The brakes do not release when it goes into the spin cycle. If I raise the lid to stop the spin cycle and close the lid again the brakes do release and it will spin normally. I have replaced the clutch.

Ok Marlin, thanks for the clarification.

I am back to my original diagnosis. For your machine the timer must stop the motor temporarily after the drain. During the drain the transmission is in neutral, so that the machine is not trying to spin with all that water in it.

After the water is drained, the timer stops the motor, the transmission shifts into spin mode, the clutch engages and releases the brakes and the machine goes into spin.

If your timer will not stop the motor, none of this can happen.

When you raise the lid you cause the lid switch to stop the motor, which simulates what the timer should be doing.

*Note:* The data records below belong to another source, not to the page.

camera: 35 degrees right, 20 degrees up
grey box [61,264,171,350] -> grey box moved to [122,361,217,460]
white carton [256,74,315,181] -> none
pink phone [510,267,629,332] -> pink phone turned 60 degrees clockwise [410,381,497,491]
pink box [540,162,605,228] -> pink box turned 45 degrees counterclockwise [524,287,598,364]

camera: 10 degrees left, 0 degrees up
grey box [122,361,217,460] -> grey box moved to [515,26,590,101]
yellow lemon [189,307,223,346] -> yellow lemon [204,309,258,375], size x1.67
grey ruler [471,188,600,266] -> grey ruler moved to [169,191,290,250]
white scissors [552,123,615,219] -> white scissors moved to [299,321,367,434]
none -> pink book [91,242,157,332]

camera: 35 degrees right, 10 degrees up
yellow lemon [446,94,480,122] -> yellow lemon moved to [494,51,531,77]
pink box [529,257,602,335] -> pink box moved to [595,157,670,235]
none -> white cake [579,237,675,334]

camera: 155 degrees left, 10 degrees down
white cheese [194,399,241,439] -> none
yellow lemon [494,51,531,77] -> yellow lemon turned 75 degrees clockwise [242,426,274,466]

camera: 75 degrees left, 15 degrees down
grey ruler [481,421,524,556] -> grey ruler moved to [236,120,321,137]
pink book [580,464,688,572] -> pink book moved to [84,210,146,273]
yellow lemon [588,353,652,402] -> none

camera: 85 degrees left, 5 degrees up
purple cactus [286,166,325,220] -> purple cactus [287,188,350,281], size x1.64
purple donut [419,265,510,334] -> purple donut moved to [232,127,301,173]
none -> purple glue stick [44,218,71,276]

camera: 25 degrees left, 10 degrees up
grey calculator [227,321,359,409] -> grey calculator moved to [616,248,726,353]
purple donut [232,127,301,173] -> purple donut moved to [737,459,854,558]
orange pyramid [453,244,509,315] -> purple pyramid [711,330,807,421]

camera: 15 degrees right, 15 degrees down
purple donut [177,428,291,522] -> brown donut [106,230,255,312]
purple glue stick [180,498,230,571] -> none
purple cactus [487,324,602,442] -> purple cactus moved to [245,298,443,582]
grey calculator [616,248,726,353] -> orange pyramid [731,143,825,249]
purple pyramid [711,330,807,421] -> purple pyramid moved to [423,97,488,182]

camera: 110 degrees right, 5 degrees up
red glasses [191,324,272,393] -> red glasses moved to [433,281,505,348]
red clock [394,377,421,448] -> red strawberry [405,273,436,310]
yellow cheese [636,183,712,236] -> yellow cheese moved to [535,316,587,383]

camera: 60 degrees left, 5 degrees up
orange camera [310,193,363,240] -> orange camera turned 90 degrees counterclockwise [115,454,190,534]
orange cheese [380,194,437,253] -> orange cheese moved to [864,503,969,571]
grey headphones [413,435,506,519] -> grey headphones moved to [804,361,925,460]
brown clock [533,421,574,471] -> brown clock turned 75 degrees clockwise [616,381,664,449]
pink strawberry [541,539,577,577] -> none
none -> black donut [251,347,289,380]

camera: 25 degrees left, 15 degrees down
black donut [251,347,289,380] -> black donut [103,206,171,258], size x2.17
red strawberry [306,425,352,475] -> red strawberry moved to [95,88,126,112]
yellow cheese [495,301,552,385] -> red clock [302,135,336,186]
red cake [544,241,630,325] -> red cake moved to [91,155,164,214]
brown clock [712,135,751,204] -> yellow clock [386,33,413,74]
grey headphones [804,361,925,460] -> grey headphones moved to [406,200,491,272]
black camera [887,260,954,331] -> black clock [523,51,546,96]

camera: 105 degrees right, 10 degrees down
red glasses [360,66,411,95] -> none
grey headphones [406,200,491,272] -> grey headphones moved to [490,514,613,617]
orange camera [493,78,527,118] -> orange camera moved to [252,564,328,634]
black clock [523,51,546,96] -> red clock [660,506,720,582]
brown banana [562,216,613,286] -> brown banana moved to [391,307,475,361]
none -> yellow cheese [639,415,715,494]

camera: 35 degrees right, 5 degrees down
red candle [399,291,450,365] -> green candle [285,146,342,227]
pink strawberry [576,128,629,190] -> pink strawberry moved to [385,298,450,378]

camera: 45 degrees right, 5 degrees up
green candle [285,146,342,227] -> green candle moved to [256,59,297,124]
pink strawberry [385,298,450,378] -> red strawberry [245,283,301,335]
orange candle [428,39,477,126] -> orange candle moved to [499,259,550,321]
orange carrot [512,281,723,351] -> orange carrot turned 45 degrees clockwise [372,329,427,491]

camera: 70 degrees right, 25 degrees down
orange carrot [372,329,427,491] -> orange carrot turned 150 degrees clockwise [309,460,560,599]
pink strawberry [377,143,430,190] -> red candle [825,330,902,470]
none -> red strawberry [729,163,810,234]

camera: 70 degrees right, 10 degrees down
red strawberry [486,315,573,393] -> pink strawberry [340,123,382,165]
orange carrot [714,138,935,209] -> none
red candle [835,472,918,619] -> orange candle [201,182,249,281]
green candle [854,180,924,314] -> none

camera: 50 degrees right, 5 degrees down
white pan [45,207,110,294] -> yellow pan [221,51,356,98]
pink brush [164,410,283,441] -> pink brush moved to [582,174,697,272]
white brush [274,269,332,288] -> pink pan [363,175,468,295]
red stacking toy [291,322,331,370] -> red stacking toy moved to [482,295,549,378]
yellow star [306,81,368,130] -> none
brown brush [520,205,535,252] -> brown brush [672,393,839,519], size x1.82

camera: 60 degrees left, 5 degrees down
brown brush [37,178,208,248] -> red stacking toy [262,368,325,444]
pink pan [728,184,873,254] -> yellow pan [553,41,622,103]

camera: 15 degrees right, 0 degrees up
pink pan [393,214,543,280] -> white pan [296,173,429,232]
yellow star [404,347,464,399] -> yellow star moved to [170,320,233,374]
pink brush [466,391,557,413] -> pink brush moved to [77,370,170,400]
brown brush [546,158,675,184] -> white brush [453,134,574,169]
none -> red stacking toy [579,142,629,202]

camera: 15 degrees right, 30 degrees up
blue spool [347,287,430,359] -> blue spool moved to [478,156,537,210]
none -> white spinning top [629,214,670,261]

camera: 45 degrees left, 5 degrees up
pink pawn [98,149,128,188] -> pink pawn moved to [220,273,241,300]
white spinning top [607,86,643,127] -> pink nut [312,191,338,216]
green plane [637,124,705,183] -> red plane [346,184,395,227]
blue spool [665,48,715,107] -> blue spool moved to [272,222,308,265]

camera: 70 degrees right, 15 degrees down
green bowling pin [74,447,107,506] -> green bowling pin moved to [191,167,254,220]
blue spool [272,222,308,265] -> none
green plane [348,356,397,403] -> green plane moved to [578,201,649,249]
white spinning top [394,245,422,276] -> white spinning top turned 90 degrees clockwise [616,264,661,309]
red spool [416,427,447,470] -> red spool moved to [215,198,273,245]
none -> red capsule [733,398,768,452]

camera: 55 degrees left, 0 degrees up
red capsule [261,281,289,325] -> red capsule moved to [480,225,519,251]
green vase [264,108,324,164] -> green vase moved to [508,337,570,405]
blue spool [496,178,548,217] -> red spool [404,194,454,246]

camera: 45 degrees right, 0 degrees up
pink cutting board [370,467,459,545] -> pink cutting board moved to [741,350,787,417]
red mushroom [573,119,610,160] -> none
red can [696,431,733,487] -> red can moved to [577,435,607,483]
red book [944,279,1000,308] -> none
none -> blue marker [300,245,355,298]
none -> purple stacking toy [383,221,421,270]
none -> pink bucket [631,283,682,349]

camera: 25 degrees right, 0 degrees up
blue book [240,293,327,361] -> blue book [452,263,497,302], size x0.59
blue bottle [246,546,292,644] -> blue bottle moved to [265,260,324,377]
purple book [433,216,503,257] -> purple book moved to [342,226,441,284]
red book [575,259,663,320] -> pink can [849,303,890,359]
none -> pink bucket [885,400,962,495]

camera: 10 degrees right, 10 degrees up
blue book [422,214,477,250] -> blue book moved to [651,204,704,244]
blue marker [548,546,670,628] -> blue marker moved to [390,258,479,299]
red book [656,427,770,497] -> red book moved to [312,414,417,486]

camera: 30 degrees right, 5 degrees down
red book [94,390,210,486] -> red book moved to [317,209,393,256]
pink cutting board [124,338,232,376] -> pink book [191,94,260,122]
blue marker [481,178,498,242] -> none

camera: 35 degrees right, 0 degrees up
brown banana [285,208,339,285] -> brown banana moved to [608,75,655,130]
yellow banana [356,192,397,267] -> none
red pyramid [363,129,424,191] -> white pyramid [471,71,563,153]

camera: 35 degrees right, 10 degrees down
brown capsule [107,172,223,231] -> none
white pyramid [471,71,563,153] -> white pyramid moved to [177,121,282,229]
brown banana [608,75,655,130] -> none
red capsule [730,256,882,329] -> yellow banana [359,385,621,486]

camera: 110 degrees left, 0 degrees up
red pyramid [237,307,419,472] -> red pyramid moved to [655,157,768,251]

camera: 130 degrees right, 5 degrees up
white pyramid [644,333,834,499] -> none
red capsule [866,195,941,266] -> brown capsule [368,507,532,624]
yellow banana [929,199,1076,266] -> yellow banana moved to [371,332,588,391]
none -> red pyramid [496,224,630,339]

When you lower the lid, the machine works as designed.

Here is the time, unfortunately it is rather expensive, but hopefully it will solve your problem.

[part]AP3100439[/part]

Good luck, hope that fixes things.

Thank you so much. I think before I order the timer I will let it run through a load or two all by it’s self. I’ve been manually advancing it to test the spin.

Marlin

That’s a good idea, occasionally this sort of thing works itself out.